=== Begin Enclosure ===

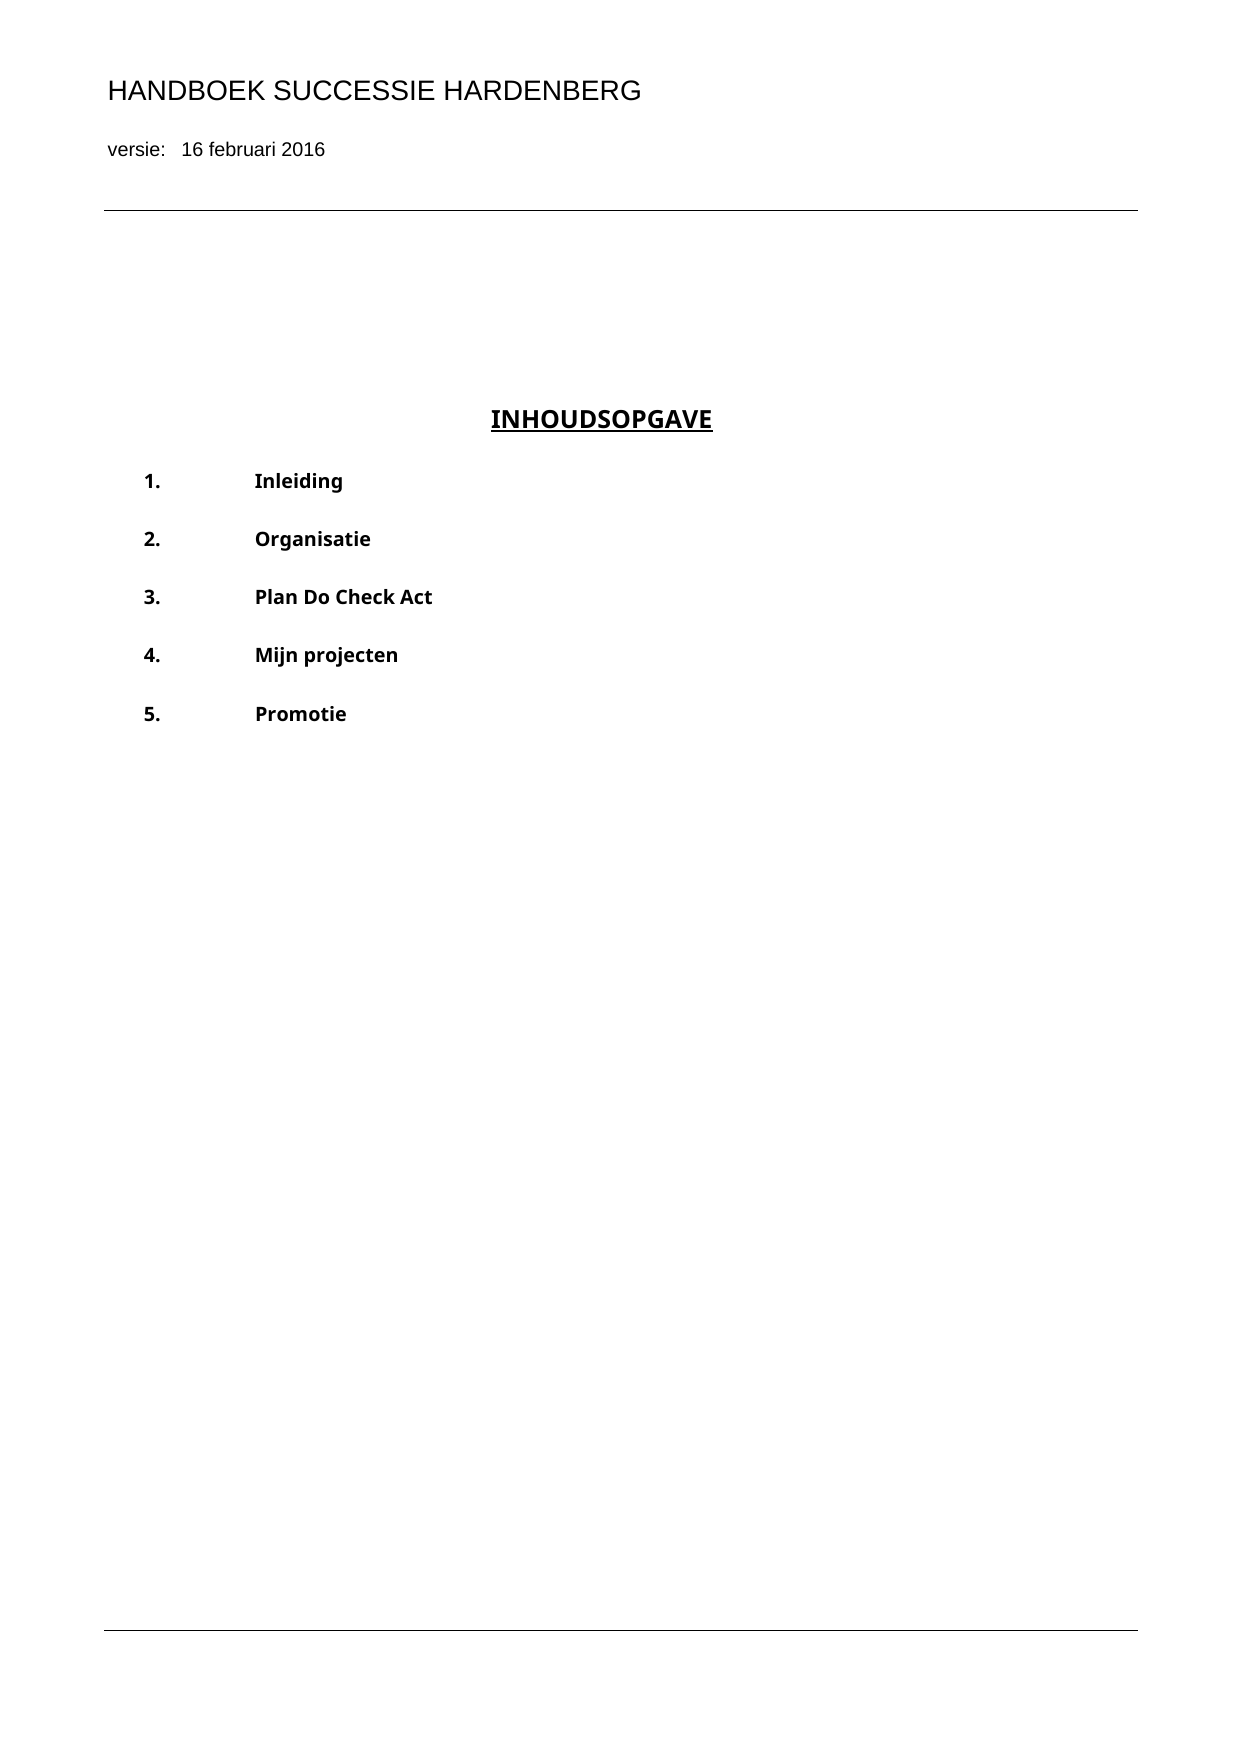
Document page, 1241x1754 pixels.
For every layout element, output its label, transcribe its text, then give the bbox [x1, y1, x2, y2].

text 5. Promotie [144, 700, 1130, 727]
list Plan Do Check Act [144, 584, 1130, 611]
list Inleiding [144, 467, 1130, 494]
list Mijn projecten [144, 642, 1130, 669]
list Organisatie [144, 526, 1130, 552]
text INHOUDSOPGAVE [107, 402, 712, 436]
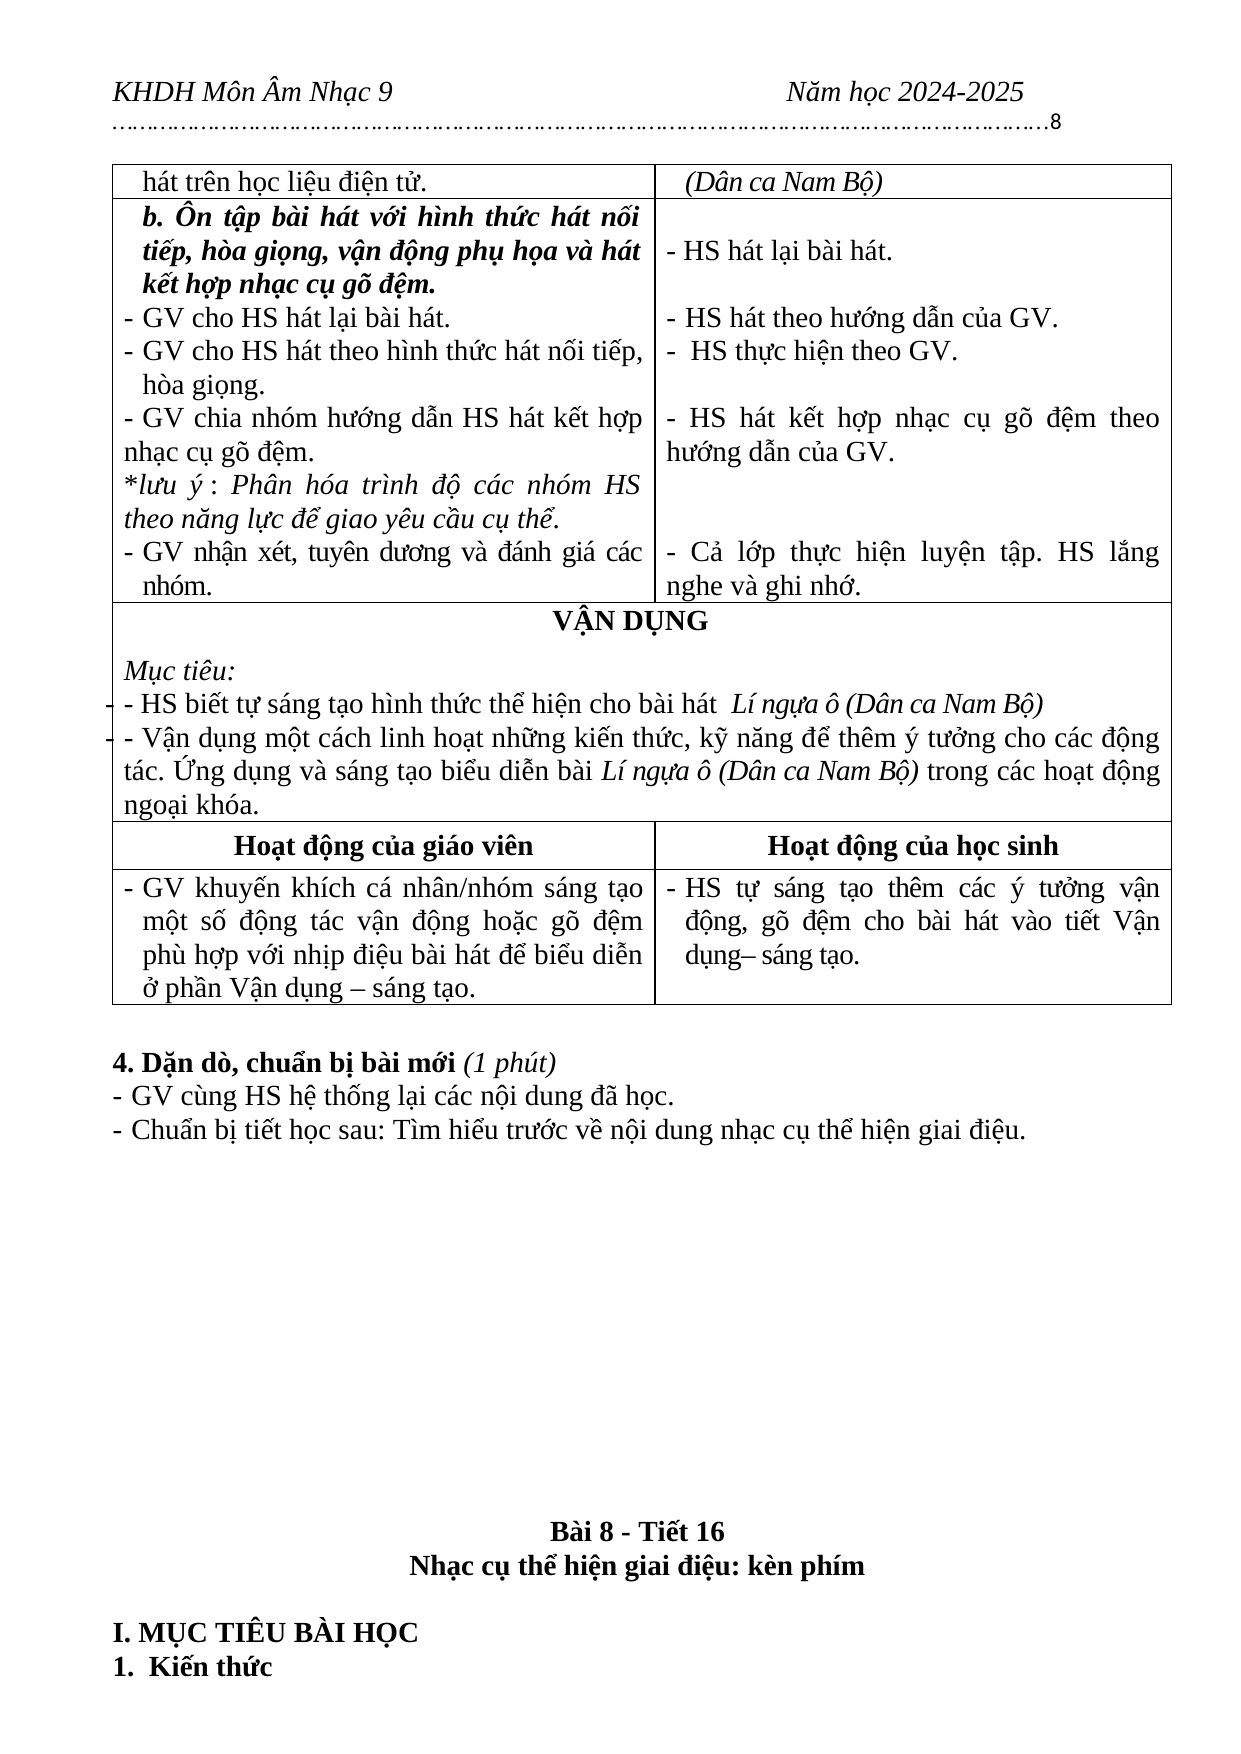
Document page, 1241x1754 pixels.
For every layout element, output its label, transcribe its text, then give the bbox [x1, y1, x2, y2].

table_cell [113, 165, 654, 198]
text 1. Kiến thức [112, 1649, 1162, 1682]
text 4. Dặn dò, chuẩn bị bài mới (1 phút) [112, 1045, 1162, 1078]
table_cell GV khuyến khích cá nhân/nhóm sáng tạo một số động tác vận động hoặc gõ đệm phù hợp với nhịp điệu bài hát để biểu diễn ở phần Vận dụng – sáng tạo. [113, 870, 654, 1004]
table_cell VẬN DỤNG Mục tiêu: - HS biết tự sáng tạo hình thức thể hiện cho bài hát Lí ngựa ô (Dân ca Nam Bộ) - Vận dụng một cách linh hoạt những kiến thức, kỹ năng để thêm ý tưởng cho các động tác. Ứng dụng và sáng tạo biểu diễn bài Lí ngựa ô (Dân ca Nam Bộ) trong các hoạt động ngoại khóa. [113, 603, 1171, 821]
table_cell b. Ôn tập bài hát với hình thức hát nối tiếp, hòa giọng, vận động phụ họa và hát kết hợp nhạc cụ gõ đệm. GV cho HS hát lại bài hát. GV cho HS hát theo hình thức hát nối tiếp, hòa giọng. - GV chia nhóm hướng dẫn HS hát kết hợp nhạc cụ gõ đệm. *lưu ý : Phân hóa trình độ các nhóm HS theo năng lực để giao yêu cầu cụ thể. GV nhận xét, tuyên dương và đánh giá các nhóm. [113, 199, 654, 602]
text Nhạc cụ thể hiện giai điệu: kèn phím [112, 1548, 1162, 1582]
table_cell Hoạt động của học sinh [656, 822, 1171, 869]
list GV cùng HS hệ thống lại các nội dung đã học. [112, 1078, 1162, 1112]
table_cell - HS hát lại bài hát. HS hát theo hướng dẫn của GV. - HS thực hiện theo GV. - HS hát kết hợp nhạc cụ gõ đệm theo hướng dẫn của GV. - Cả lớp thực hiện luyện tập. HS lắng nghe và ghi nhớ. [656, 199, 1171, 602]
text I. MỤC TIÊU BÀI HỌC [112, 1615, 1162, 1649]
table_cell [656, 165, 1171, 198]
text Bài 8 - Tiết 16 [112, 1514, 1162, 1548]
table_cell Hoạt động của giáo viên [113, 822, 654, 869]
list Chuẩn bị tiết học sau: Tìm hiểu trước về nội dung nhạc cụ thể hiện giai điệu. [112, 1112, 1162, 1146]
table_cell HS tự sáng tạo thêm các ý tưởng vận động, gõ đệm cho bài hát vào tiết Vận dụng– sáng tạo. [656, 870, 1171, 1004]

=== End Enclosure ===

■ WHAT YOU NEED TO DO: Look through the material for "diễn". Copy each line that has it.

■ EXERCISE ANSWER:
table_cell GV khuyến khích cá nhân/nhóm sáng tạo một số động tác vận động hoặc gõ đệm phù hợp với nhịp điệu bài hát để biểu diễn ở phần Vận dụng – sáng tạo. [113, 870, 654, 1004]
table_cell VẬN DỤNG Mục tiêu: - HS biết tự sáng tạo hình thức thể hiện cho bài hát Lí ngựa ô (Dân ca Nam Bộ) - Vận dụng một cách linh hoạt những kiến thức, kỹ năng để thêm ý tưởng cho các động tác. Ứng dụng và sáng tạo biểu diễn bài Lí ngựa ô (Dân ca Nam Bộ) trong các hoạt động ngoại khóa. [113, 603, 1171, 821]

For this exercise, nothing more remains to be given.